София недовольно прищурила глаза, понимая мою иронию, но я, улыбаясь, отвернулся. Наши отношения в корне поменялись с тех пор, как я увидел, в каком состоянии пребывает Настя.
София прошла в комнату, очень ловко убрала капельницу, но оставила катетер в руке. Она с переживанием вздохнула и наклонилась над Настей, ласково поцеловав ее в лоб. Ярослав сопереживал вместе с Софией, бережно придерживая ее за плечи.
– Максим, мы просим тебя, держи нас в курсе, – вежливо произнес Ярослав на выходе.
Я одобрительно покачал головой. Я пытаюсь понять их печаль, найти оправдание их поступкам, но, анализируя их поведение с того момента, когда Настя ушла, моя минутная жалость сменяется гневом.
«Если она решила уйти – это ее выбор, и мы не должны ей мешать… Настя, она особенная, она святая…» – вспоминал я слова Ярослава.
– Даже святым нужна помощь, – произнес я вслух сам себе.
Открыв глаза, я увидела белый потолок с рельефным цветочным орнаментом, и пахнет сладким орехом, похожим на миндаль. Мне комфортно, тепло и мягко, и если это рай, то за последние мои деяния я просто его не достойна. Ощущаю тяжесть в теле, руки лениво реагируют на приказы разума, и сквозь ломоту я подношу сначала одну руку к лицу, рассматривая пальцы, потом вторую. Согнув правую руку, я ощутила резкую покалывающую боль и увидела синюю трубочку, торчащую из тела, обклеенную толстым слоем лейкопластыря.
«Я жива, – мелькнуло у меня в сознании, от волнения сердце громко застучало. – Где я?»
Я не могу ими пошевелить, ощущая горячую тяжесть на ногах, и страх еще большего непонимания охватывает меня.
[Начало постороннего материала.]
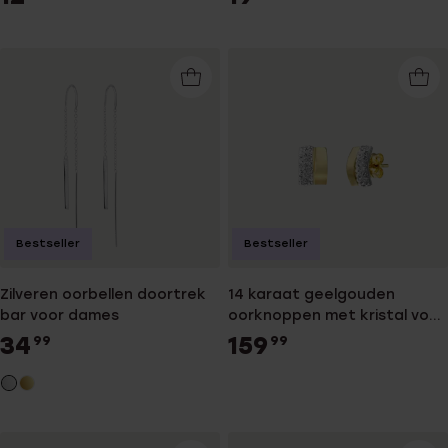
Bestseller
Bestseller
Zilveren oorbellen doortrek
14 karaat geelgouden
bar voor dames
oorknoppen met kristal voor
dames
34
159
99
99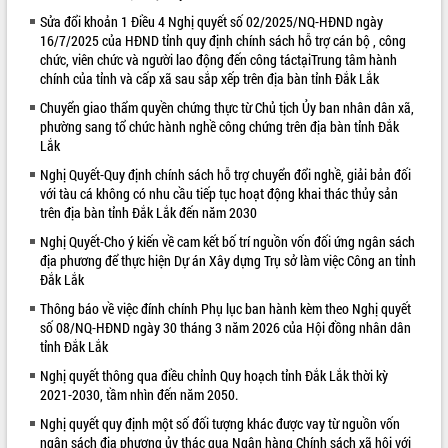
Sửa đổi khoản 1 Điều 4 Nghị quyết số 02/2025/NQ-HĐND ngày
VIDEO
16/7/2025 của HĐND tỉnh quy định chính sách hỗ trợ cán bộ , công
chức, viên chức và người lao động đến công táctạiTrung tâm hành
chính của tỉnh và cấp xã sau sắp xếp trên địa bàn tỉnh Đắk Lắk
Chuyển giao thẩm quyền chứng thực từ Chủ tịch Ủy ban nhân dân xã,
phường sang tổ chức hành nghề công chứng trên địa bàn tỉnh Đắk
Lắk
Nghị Quyết-Quy định chính sách hỗ trợ chuyển đổi nghề, giải bản đối
với tàu cá không có nhu cầu tiếp tục hoạt động khai thác thủy sản
trên địa bàn tỉnh Đắk Lắk đến năm 2030
Khám bệnh, cấp phát thuốc miễn phí
Nghị Quyết-Cho ý kiến về cam kết bố trí nguồn vốn đối ứng ngân sách
và tặng quà người dân xã Cư Pui
địa phương để thực hiện Dự án Xây dựng Trụ sở làm việc Công an tỉnh
Hội nghị UBND tỉnh Đắk Lắk thường kỳ
Đắk Lắk
tháng 7/2026
Thông báo về việc đính chính Phụ lục ban hành kèm theo Nghị quyết
Lễ truy tặng danh hiệu “Bà Mẹ Việt
số 08/NQ-HĐND ngày 30 tháng 3 năm 2026 của Hội đồng nhân dân
Nam Anh hùng” và trao Huân chương
tỉnh Đắk Lắk
Lao động
Nghị quyết thông qua điều chỉnh Quy hoạch tỉnh Đắk Lắk thời kỳ
ALBUM ẢNH
UBND tỉnh Đắk Lắk triển khai nhiệm
2021-2030, tầm nhìn đến năm 2050.
vụ 6 tháng cuối năm 2026
Nghị quyết quy định một số đối tượng khác được vay từ nguồn vốn
Kỳ họp thứ Hai, Hội đồng nhân dân
ngân sách địa phương ủy thác qua Ngân hàng Chính sách xã hội với
tỉnh khóa XI quyết nghị nhiều nội dung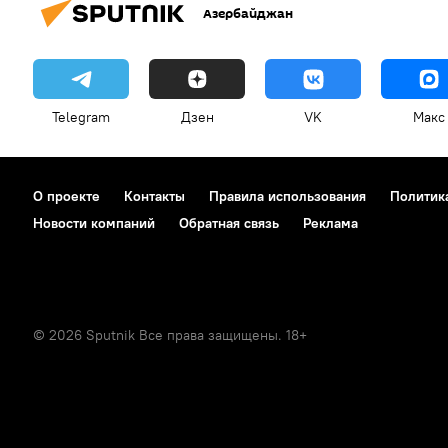
Азербайджан
Telegram
Дзен
VK
Макс
О проекте
Контакты
Правила использования
Политик
Новости компаний
Обратная связь
Реклама
© 2026 Sputnik Все права защищены. 18+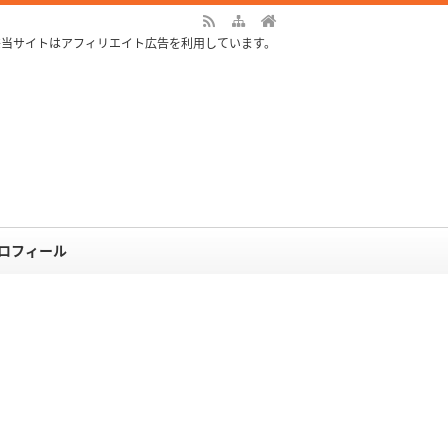
※当サイトはアフィリエイト広告を利用しています。
ロフィール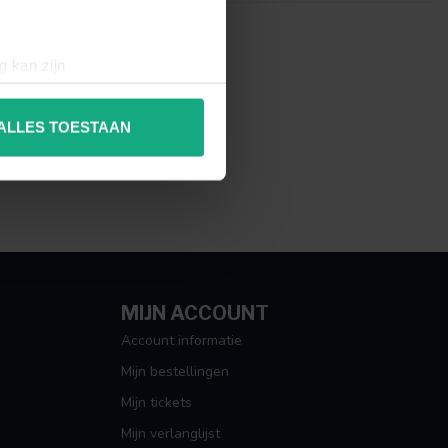
g kan zijn
erprinting)
t
detailgedeelte
in. U kunt uw
ALLES TOESTAAN
 media te bieden en om ons
ze partners voor social
nformatie die u aan ze heeft
MIJN ACCOUNT
Account informatie
Mijn bestellingen
Mijn tickets
Mijn verlanglijst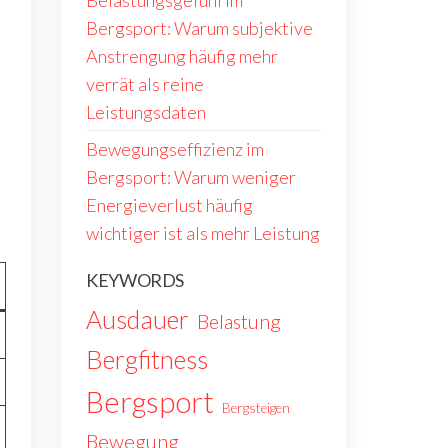
Belastungsgefühl im
Bergsport: Warum subjektive
Anstrengung häufig mehr
verrät als reine
Leistungsdaten
Bewegungseffizienz im
Bergsport: Warum weniger
Energieverlust häufig
wichtiger ist als mehr Leistung
KEYWORDS
Ausdauer
Belastung
Bergfitness
Bergsport
Bergsteigen
Bewegung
Не решаясь подняться, я пускаю пальцы в разведку, чтобы понять, чем заблокированы мои ноги и на животе ощущаю чью-то теплую расслабленную ладонь. Приподнимаю голову и вижу спящего Максима.
«Максим… это же мой Максим», – мысли блуждают в голове, а глаза наполняются влагой.
Он одной рукой крепко обнимает меня, положив голову мне на колени, а вторая рука лежит на моем животе, его длинные ноги на половину свисают с кровати. Он, уткнувшись лицом в одеяло, тихо сопит, и от спокойного дыхания спина медленно поднимается и опускается. Через боль и усилия я сажусь, опираясь спиной на мягкую подушку. Боязливо дотрагиваюсь до сильной горячей руки Макса и оставляю свою ладонь под его ладонью.